The students probably messed up big time by not reporting that the test was publicly available first, but I think we're missing some important facts and only seeing one man's edited version of events here.

1 comments

That does not implicitly declare that a test bank is okay to study from, since it says on it that it is not for students. Any student would question to themselves whether they should use it. So ethically speaking:

1) Ask the professor before the exam if it is okay to use the test bank. He will say, of course not! Why do you have it anyway, it's not made available to students - are you trying to cheat?!

2) Astonished that the test bank was the exam verbatim (though I'm sure few students were), students should have told the professor that many students used the test bank, not realizing he would pull the questions directly from it. Of course, no one would do this directly since students aren't supposed to have the test bank in the first place ...
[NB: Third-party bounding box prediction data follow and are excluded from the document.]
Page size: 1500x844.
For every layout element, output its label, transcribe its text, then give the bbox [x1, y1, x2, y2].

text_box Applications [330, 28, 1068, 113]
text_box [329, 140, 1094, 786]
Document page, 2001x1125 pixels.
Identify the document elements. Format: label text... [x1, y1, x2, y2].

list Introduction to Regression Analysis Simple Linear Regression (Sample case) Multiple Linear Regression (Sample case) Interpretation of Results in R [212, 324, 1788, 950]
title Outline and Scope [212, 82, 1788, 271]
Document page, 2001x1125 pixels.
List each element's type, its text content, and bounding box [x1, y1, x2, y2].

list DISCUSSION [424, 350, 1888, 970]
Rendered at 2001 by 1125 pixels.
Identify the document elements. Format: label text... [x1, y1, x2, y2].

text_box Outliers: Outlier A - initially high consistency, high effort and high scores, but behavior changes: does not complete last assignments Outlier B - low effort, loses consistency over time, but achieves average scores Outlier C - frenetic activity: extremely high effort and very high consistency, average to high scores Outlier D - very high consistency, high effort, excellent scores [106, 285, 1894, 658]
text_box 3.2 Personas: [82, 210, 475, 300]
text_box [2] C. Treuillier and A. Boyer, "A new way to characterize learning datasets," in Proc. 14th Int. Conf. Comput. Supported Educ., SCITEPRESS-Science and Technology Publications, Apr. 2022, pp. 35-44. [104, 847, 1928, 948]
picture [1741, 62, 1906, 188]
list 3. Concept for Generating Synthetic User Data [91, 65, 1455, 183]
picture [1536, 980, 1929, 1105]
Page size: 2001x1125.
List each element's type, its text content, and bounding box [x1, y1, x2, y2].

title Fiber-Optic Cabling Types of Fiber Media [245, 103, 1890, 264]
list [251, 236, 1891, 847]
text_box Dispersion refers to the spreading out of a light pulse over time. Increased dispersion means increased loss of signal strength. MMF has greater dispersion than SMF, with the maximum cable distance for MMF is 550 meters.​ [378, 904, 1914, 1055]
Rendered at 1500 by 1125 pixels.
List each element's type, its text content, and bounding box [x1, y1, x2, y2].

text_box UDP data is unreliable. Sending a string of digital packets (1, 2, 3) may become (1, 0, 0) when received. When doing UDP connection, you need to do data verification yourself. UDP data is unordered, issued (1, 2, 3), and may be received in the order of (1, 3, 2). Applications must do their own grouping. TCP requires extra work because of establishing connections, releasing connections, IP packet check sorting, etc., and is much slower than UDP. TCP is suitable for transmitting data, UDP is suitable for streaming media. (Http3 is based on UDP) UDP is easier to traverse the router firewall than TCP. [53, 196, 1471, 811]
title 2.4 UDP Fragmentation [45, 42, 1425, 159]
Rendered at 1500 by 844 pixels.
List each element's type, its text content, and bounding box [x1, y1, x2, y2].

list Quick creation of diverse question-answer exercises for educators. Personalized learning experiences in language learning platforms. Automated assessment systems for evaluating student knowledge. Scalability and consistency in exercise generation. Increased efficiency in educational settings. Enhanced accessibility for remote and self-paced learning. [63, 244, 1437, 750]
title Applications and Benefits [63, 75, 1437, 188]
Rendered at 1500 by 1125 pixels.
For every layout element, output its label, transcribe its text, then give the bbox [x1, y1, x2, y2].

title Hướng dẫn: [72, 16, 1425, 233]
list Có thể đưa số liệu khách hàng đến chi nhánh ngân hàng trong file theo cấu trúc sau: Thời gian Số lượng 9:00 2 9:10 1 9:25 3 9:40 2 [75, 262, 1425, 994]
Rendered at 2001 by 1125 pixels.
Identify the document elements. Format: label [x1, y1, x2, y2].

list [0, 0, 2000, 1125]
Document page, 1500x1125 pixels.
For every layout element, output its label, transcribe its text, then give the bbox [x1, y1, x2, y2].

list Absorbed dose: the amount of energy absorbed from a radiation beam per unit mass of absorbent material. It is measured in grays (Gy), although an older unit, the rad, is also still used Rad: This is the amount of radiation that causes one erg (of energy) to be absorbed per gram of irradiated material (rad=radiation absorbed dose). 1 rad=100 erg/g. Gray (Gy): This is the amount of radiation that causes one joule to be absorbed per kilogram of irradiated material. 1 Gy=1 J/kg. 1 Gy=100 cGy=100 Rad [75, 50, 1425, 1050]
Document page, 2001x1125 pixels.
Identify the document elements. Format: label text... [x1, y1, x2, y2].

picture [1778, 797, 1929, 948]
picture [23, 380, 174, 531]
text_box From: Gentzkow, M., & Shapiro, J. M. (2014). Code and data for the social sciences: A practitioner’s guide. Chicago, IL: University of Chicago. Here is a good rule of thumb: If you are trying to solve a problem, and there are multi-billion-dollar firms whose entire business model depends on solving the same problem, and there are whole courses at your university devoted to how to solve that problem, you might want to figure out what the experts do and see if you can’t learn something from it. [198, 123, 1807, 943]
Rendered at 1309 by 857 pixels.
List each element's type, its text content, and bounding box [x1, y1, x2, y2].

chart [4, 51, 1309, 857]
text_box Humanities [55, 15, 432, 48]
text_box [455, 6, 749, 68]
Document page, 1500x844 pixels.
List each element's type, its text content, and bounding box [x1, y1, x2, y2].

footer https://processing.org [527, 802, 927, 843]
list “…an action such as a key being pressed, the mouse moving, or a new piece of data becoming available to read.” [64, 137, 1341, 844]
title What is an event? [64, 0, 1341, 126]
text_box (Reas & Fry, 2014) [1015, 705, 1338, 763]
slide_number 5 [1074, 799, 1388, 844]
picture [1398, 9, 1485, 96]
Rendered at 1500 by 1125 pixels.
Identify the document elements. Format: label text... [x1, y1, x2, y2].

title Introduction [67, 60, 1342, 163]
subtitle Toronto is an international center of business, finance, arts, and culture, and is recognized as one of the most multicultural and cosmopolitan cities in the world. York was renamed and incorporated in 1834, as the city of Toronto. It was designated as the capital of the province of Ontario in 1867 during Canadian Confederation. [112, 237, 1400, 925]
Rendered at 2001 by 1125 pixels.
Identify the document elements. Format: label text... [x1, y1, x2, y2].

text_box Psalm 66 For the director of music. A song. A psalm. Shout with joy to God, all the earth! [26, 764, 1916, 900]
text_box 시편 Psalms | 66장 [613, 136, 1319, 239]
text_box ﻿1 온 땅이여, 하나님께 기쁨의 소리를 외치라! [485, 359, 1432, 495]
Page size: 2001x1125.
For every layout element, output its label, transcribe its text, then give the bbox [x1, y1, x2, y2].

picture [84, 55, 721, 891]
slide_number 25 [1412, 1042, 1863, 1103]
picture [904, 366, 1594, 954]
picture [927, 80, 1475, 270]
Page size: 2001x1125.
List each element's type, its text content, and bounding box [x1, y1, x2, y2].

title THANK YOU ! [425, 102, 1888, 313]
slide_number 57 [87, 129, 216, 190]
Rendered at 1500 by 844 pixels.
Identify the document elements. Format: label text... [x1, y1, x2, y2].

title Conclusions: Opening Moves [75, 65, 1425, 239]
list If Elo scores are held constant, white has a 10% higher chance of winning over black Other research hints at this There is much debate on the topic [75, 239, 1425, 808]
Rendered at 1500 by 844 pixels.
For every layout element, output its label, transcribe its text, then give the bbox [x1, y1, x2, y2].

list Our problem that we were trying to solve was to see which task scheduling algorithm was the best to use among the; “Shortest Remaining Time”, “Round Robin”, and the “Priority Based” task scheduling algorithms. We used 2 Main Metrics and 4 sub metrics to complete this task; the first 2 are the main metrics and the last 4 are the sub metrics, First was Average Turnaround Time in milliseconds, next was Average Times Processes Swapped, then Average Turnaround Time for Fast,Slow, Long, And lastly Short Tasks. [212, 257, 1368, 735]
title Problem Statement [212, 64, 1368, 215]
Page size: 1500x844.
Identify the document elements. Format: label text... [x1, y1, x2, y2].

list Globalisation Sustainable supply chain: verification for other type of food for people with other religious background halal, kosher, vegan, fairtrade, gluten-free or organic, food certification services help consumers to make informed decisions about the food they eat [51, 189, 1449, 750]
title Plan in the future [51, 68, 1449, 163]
1) Many of the students probably received the test from their peers and did not know that it had come from a private test bank. I seriously doubt 200 people independently and individually broke into the same test bank, unless it was actually open to students, in which case it was as much fair game as the rest of the Internet. There are plenty of universities that keep student-accessible test banks and records of old exams (including the two I've attended), so many students probably assumed it was from that type of source.

1.5) Also note that the concept of a "test bank" that is supposedly inaccessible to students is not entirely common knowledge. We don't know how easily accessible and/or clearly warned this information was.

2) I already said that the students were wrong not to mention that they'd seen the test.